Type Magic

Let's consider the task to match something that has a type. We could use the extended matcher and :<, :, :>, as a default. If we don't like it it is possible to redefine it. So what to expect. We genereally constrain types to be of a certain type.

f(X :< number, Y :> number, Z : var) :- Y is X + 1.2.
g(X < a(Z : var), Y > b(Z)) :- ...

Generally an out variable or a result of an expression is of the kind :> and arguments to functions is :< e.g. if an argumnet to a fuction demands a rational number it is ok to supply an integer. But if the result of a sum is typed as number then anything higher like complex is allowed, but not integer so we see that :< is for arguments and :> is for result. : is identical to.

We would actually like to deduce isA relationships, e.g. construct a directed graph with non cycles. this can be done via type

:- type(integer => rational => real => complex => number)


The result of this should be a partial order on all entitis that shuld be predicates. Now we can also use type to force a variable to be of a type inside a predicate:

g1 :-
  type(X : integer),
  type(Y : integer),

The unification of a type is as follows:

(X :< A) = (Y :> B) => X=Y, X : ((< A),(> B))
(X :< A) = (Y :< B) => X=Y, X : min(A,B)
(X :> A) = (Y :> B) => X=Y, X : max(A,B)
(X :  A) = (Y xx B) => X=Y, A=B

Now min(A,B) and max(A,B) results in the minimum or maximum acording to the directed graph's partial order or if they are not related, the expression fails. ((< A),(> B)) is an extension of the system and we need to see if it is closed, it works like this.

(X : ((< A),(> B))) = (Y :< C) => X=Y,  X : ((< min(A,C)),(> B))
(X : ((< A),(> B))) = (Y :> C) => X=Y,  X : ((< A),(> max(B,C)))
(X : ((< A),(> B))) = (Y : ((< C),(> D)))) => ...

The last one works by using the distributive law and the other rules. We also add the identity (= A) to this. So with this we see that we can represent all solutions according to this recipy and we do not need more operators and that the , operator is natural here.

It turns out that we given a dependency graph one can compute datastructures for the indexing that is quite effective in shelving out which representation is the most effective one. Not only this. We can allow for alternative via a ; as well.

Now for types of the form f(X : a,Y : B) we interpret as a kind of record and we use the deductions modeled ontop of the following,

X :< f(A : a) = Y :< g(B : b) => X=Y, A=B, X :< min(g,f)(A : min(a,b))

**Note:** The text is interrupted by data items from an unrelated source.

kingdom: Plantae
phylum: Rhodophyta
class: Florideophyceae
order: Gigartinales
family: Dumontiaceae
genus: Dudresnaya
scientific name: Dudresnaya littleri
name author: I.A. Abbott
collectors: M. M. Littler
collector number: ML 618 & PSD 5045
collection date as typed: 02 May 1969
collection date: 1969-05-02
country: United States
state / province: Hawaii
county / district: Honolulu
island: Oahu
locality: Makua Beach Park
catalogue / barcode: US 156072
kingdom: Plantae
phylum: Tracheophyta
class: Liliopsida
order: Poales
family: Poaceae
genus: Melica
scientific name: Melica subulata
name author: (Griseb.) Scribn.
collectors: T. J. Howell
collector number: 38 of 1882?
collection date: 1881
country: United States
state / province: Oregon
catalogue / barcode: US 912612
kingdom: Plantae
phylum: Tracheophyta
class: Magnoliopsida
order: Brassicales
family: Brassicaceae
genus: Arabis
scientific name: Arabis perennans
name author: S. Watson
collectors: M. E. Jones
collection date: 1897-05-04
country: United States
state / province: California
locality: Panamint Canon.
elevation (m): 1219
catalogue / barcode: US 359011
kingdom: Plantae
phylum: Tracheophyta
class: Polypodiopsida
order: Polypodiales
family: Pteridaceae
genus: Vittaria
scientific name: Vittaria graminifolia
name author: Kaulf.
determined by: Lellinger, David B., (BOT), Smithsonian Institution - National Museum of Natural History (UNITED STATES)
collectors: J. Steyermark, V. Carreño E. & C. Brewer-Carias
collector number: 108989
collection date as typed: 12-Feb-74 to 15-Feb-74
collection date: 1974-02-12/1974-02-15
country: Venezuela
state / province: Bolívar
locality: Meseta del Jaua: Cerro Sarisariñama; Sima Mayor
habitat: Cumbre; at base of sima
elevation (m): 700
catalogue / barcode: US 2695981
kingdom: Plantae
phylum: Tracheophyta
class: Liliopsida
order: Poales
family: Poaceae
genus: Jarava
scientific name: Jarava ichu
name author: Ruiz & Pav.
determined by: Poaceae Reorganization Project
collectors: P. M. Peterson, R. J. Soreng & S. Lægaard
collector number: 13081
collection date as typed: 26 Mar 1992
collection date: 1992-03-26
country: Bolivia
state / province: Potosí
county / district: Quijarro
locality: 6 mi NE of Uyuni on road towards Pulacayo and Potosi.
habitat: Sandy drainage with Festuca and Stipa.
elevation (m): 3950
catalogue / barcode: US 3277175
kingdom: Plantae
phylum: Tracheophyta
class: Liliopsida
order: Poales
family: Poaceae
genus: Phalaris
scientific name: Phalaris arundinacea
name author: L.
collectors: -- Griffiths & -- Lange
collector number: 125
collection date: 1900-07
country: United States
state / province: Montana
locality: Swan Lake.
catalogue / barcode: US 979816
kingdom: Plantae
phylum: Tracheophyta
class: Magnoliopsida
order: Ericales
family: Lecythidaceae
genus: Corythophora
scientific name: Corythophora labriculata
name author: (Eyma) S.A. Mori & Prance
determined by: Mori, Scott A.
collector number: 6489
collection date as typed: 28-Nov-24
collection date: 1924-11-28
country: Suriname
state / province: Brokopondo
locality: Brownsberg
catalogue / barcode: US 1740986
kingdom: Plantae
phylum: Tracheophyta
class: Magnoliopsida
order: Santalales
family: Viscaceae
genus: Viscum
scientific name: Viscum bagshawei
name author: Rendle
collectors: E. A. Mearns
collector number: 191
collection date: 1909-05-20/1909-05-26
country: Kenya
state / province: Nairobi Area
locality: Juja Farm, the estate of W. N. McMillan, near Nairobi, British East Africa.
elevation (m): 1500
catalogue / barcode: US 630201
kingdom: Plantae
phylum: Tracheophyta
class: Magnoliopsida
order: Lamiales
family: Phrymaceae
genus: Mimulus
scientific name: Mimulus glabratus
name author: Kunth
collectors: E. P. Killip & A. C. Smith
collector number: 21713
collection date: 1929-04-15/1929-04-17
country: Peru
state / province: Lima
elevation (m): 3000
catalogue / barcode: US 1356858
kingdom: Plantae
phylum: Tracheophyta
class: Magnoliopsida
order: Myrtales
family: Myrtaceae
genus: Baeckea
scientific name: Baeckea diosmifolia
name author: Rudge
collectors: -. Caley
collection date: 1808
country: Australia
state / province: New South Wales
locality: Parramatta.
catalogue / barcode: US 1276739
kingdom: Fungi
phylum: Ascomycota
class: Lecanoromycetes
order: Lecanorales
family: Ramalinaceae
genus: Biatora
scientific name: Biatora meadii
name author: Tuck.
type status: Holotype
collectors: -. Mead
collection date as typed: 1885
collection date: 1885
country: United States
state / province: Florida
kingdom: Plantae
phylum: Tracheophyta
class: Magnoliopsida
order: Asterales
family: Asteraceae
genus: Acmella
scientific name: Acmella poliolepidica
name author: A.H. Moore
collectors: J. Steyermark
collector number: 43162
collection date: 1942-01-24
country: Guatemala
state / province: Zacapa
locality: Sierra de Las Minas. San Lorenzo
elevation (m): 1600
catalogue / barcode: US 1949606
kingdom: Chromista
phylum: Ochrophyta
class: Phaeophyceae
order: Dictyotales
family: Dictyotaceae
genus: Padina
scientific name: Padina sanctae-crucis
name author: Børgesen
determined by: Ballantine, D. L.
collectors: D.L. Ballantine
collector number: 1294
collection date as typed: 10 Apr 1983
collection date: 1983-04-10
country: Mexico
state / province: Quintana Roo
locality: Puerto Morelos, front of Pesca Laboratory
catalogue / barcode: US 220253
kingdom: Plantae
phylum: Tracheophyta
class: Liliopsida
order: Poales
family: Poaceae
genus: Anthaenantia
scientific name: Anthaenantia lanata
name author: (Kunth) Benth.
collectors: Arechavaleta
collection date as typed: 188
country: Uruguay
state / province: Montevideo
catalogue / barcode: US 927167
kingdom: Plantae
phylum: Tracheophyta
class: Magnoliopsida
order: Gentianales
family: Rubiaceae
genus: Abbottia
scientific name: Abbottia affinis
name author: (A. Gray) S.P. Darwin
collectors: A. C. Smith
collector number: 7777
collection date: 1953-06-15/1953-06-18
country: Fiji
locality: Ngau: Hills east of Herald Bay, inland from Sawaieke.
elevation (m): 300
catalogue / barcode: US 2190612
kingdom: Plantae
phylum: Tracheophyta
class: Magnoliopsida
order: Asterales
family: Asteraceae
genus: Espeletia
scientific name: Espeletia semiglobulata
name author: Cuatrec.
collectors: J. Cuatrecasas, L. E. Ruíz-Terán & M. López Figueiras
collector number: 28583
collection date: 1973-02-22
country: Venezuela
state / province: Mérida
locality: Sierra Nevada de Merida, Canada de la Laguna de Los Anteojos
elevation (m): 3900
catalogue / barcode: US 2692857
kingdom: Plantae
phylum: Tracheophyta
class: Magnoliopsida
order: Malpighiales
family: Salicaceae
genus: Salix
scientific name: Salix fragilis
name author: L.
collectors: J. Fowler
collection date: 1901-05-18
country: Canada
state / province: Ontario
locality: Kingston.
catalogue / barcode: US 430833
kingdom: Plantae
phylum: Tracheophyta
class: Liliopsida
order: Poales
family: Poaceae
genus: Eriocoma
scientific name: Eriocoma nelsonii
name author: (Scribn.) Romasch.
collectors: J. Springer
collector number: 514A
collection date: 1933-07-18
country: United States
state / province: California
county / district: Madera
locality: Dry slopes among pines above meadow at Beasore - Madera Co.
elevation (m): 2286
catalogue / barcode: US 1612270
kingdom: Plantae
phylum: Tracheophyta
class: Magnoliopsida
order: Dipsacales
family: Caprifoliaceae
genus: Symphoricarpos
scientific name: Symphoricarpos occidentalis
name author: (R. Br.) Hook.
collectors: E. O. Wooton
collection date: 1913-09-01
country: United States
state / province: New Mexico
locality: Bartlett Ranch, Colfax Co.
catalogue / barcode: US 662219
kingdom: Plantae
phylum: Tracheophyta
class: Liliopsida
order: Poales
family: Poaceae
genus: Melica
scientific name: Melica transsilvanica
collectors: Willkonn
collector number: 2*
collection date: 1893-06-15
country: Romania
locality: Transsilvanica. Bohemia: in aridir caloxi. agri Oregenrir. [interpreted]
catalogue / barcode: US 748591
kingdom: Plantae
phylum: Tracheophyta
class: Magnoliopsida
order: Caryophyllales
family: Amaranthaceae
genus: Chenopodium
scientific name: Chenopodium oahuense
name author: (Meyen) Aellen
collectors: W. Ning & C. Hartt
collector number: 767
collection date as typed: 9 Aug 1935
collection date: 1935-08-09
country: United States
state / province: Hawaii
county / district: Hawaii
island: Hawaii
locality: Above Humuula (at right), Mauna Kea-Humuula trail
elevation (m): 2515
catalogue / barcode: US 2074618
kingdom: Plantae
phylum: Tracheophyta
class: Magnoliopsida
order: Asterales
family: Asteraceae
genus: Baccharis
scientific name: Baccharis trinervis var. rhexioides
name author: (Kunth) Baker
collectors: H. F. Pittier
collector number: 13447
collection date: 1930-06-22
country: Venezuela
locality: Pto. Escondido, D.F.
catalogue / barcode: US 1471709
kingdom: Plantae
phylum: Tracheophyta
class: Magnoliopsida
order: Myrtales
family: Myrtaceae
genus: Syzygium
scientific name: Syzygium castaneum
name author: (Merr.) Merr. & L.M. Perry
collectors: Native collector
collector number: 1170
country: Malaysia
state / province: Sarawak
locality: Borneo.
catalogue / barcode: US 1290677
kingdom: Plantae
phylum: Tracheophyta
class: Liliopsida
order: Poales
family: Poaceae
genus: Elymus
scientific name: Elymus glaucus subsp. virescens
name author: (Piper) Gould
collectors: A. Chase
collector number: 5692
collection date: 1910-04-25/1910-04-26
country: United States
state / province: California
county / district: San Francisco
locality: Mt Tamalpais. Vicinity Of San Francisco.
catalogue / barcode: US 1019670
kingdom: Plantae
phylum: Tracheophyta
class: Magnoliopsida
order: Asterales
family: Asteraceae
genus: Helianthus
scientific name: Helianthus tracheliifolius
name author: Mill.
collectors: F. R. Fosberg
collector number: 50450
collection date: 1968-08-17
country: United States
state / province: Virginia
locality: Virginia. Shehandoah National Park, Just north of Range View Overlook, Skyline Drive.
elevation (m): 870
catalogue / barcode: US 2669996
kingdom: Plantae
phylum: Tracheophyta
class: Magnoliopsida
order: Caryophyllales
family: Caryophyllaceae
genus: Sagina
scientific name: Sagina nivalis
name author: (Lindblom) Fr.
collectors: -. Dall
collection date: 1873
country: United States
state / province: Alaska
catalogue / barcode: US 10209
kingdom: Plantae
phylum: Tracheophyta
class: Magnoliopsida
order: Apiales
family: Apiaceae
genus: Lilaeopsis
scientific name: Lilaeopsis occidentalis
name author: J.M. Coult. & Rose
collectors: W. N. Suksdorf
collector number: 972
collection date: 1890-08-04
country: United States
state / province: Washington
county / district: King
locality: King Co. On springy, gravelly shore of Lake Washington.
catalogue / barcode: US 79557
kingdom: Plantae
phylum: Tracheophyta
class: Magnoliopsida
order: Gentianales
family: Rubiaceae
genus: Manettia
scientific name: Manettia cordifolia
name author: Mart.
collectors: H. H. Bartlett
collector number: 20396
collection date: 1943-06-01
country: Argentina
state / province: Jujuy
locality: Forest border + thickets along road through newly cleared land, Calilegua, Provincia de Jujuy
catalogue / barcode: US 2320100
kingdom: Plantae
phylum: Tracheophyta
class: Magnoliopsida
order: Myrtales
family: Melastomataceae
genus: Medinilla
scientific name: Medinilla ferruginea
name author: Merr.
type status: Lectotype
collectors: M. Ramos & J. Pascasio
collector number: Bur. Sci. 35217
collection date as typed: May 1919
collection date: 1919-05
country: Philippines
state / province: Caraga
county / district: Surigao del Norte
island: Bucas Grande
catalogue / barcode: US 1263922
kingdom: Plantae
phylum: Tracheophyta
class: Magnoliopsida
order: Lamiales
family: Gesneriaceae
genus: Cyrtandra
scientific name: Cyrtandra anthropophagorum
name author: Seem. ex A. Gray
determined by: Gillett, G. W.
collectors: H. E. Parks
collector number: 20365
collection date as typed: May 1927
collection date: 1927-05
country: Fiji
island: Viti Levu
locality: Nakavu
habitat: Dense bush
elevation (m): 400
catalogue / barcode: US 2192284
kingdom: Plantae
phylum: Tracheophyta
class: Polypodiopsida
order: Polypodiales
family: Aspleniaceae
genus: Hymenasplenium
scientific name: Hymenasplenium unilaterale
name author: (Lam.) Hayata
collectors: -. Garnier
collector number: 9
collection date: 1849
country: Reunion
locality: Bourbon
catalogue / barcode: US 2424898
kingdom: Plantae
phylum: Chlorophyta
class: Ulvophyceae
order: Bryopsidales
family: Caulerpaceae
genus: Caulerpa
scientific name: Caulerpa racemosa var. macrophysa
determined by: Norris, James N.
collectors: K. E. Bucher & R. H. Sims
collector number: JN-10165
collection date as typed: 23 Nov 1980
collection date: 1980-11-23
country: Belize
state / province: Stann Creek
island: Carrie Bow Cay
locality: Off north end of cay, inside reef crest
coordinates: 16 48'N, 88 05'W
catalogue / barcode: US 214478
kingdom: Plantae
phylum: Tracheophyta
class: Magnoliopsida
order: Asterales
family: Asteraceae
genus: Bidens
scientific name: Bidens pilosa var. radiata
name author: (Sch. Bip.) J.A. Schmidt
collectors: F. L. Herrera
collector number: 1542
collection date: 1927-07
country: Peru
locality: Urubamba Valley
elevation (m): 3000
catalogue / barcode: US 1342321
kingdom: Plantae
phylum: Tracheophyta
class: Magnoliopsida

Note that an extension of a record form one form to another can be modeled according to

:-type(f < g),
X :< g(A : a|_) = Y :< f(A2 : a, B : b) => A=A2, X :< f(A : a, B : b | _)

And multiple inheritance can be modeled using

:-type(t < g, f < h)
X :< f((A : a  B : b), C : c) = Y < g(A2 : a)
   => X=Y, A=A2, X < f((A : a  B : b), C : c)

X :< f((A : a  B : b), C : c) = Y < h(B2 : b)
   => X=Y, B=B2, X :< f((A : a  B : b), C : c)

The indexer can knows about this type and match against A : a types or B : b types as well as [[A : a],[B : b]] which is what the translated to in code.

Last we introduce the or type e.g. ; with this we can do:

X < (number ; var)

To deduce a type that is either an integer or variable. Actually some of the simple predicates can be used by the indexer not var but integer on an atom works quite well.

It is important that the atoms used in types act as a predicate as well. A typed variable is modeled as an attribute, the translation is

X : f(|L) = A. (transforms-to =>) X=A, f(A|L).

if X is a not a variable or attributed variable.

Here is examples for g,h,fabove:

g([X],X : a).
h([X],X : b).   
f([X,Y],[[X : a], [Y : b]]).      

Now the accessor logic needs to be designed according to your class implementation it can be used as

get_g_x([X,_] : f(|_),X : a).
get_g_x([X]   : g(|_),X : a).

get_h_x([_,X] : f(|_),X : b).
get_h_x([X]   : h(|_),X : b).

There is alot of things that can be said about an efficient compilation of the inheritance structure. But that is for another time.

Happy Hacking.